The Holy Scriptures often portray the anger of God, and the grim results of his anger. But can we say that God truly becomes angry? St. Augustine, in his commentary on Psalm 2, provides an answer to this question:
" 'Why do the nations rage and the people consider vain things? The kings of the earth have stood forth and the princes have come together as one against The Lord and against his Christ.' The Psalmist asks 'why', as though to say: for nothing, for they did not accomplish what they wanted, that Christ might be destroyed. This is said of the persecutors of The Lord, who are remembered in The Acts of the Apostles (4, 26).
" 'Let us burst their bonds and cast off their yoke from us.' Whatever else may be understood here, still the most apt understanding is that this is spoken in the person of those who considered 'vain things'. 'Let us burst their bonds and cast off their yoke from us': let us take pains that he may not bind us, nor may the Christian religion be established upon us.

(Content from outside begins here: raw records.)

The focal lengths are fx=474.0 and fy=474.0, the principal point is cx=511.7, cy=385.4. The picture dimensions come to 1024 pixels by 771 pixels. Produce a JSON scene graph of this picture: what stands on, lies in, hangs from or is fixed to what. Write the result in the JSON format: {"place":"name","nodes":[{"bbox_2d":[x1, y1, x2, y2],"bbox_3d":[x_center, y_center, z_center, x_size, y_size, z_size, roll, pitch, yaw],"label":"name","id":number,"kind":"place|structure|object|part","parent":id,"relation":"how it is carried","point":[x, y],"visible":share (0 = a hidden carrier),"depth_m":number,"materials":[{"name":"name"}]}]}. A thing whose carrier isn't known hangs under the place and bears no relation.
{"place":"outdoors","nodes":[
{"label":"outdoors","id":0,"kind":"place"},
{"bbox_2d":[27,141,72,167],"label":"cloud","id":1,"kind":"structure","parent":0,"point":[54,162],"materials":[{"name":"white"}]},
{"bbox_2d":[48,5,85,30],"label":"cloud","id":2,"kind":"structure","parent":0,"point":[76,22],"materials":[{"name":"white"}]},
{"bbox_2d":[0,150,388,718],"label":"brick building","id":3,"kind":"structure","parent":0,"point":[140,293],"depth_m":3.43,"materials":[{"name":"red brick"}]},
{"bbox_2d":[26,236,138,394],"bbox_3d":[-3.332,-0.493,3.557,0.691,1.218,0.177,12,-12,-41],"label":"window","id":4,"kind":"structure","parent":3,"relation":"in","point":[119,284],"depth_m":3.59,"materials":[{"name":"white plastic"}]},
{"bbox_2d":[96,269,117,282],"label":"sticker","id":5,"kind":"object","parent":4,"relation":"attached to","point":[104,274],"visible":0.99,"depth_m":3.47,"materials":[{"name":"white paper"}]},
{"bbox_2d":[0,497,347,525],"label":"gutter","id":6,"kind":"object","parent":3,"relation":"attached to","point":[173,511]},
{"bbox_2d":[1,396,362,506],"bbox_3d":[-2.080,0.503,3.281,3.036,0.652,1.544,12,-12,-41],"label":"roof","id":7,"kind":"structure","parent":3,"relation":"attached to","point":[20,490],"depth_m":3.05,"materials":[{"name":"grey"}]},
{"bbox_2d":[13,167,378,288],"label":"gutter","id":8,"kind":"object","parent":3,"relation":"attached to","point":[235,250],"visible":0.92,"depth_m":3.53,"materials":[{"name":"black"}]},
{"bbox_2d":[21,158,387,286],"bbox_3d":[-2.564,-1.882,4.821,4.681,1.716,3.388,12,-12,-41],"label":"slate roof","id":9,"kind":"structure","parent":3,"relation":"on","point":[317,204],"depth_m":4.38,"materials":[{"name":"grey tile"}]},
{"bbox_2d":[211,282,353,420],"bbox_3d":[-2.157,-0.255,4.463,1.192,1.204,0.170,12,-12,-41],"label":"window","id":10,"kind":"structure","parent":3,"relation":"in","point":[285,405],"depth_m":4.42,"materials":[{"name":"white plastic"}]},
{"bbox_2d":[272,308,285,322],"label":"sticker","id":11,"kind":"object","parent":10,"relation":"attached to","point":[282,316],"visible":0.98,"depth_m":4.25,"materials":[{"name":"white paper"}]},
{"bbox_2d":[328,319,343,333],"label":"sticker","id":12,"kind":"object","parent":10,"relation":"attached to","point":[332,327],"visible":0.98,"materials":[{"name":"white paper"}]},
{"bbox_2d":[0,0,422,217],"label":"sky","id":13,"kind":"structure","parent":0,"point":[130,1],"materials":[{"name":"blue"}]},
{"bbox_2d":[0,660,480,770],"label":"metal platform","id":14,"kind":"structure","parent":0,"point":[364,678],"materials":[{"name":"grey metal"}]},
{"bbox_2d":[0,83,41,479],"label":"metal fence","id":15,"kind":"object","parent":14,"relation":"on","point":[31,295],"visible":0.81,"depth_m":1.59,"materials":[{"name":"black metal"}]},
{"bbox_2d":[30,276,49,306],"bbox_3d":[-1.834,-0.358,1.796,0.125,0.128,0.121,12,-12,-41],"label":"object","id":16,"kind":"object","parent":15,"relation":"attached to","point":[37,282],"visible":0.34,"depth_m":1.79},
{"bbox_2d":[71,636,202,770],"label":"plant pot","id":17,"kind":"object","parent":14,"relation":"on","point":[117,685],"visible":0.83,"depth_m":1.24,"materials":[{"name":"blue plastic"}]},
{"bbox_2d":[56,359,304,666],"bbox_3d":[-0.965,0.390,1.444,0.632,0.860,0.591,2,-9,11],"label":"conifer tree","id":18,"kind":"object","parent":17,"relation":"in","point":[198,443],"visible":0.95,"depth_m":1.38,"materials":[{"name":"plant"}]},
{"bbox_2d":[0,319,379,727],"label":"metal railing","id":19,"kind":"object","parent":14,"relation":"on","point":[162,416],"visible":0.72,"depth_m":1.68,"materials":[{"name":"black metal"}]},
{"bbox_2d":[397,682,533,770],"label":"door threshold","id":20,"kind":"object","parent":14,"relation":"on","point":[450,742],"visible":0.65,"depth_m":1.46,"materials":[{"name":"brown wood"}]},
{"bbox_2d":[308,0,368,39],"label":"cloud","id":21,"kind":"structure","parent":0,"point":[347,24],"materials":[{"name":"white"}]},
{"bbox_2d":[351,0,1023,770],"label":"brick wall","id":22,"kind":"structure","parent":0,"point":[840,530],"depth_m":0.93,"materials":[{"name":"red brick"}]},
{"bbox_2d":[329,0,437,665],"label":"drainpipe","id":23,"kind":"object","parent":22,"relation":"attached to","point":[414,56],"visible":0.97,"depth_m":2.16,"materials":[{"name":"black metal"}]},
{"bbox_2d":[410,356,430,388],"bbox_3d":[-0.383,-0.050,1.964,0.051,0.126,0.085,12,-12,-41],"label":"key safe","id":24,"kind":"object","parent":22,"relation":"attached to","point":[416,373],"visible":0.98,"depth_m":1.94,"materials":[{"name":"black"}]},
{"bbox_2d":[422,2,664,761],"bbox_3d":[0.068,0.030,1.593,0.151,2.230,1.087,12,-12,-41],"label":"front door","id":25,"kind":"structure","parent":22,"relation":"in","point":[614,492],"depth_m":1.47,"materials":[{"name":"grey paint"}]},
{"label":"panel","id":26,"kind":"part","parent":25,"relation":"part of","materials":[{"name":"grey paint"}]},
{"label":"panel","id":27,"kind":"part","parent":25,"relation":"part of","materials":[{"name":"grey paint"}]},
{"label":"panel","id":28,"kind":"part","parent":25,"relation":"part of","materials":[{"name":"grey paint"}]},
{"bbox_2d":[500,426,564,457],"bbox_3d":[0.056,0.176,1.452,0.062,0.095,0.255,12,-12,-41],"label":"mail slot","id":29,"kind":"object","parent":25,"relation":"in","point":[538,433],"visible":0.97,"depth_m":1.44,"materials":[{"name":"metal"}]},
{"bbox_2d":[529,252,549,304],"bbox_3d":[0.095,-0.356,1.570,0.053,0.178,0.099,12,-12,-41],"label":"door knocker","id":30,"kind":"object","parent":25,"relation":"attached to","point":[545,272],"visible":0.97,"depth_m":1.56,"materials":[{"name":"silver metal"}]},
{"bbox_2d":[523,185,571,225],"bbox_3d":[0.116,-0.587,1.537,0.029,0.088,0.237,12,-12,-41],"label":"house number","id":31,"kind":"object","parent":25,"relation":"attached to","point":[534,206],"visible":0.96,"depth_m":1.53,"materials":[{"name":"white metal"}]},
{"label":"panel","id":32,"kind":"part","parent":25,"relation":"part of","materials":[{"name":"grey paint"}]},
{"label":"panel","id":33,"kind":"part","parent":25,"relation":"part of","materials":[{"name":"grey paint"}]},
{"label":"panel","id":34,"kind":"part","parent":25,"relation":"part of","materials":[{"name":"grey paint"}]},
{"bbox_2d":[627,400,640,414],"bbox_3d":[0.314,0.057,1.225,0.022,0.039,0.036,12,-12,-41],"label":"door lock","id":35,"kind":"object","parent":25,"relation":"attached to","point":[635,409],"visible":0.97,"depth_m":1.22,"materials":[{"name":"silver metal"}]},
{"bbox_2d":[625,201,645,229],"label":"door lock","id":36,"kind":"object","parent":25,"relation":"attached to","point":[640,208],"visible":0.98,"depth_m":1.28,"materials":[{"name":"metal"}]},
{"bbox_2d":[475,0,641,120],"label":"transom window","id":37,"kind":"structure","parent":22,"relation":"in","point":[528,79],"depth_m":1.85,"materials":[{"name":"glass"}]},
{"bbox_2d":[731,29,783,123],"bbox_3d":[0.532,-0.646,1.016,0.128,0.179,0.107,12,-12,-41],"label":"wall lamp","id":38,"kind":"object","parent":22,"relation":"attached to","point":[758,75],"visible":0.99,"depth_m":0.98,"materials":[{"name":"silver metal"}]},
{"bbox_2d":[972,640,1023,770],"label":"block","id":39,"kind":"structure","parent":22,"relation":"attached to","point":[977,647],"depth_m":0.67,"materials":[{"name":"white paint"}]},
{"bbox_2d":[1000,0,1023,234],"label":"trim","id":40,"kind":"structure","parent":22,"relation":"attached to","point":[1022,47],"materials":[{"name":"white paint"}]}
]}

" 'He who dwells in heaven shall deride them and The Lord shall mock them. There is a repetition here, for in place of 'he who dwells in heaven' is set 'The Lord'; and in place of 'shall deride them' is set 'shall mock'. It is not necessary to understand any of these things in physical terms, as though God 'derides' with his cheeks, or 'mocks' with his nose. But the meaning to be understood is of the power which he gives to his holy ones, that they, perceiving what is to come -- that is, that name of Christ and his rule are to extend to all posterity and to reach all nations -- should understand that those men consider 'vain things'. This power, by which these things are foreknown, is the 'derision' and 'mocking' of God.
" 'Then shall he speak to them in his anger, and trouble them in his wrath.' The Psalmist plainly shows how The Lord speaks to them, and says: 'He shall trouble them.' That is, in 'his anger' and in 'his wrath'. It is not fitting for the 'anger' and 'wrath' of The Lord to be understood as a disturbance of the mind, but as the power by which he most justly judges those subject to his governance -- all the creatures of the world. We should consider and hold that which is written by Solomon: 'O Lord of power, you judge with tranquility, and you dispose us with great care (Wisdom 12, 18). The 'anger' of God is the movement which is made in the soul who knows the law of God when she sees the same law ignored by a sinner. Many souls are punished through this movement of just souls. Whatever can be understood rightly by the 'anger' of God, it is the obscuring of the mind which results for those who transgress the law of God."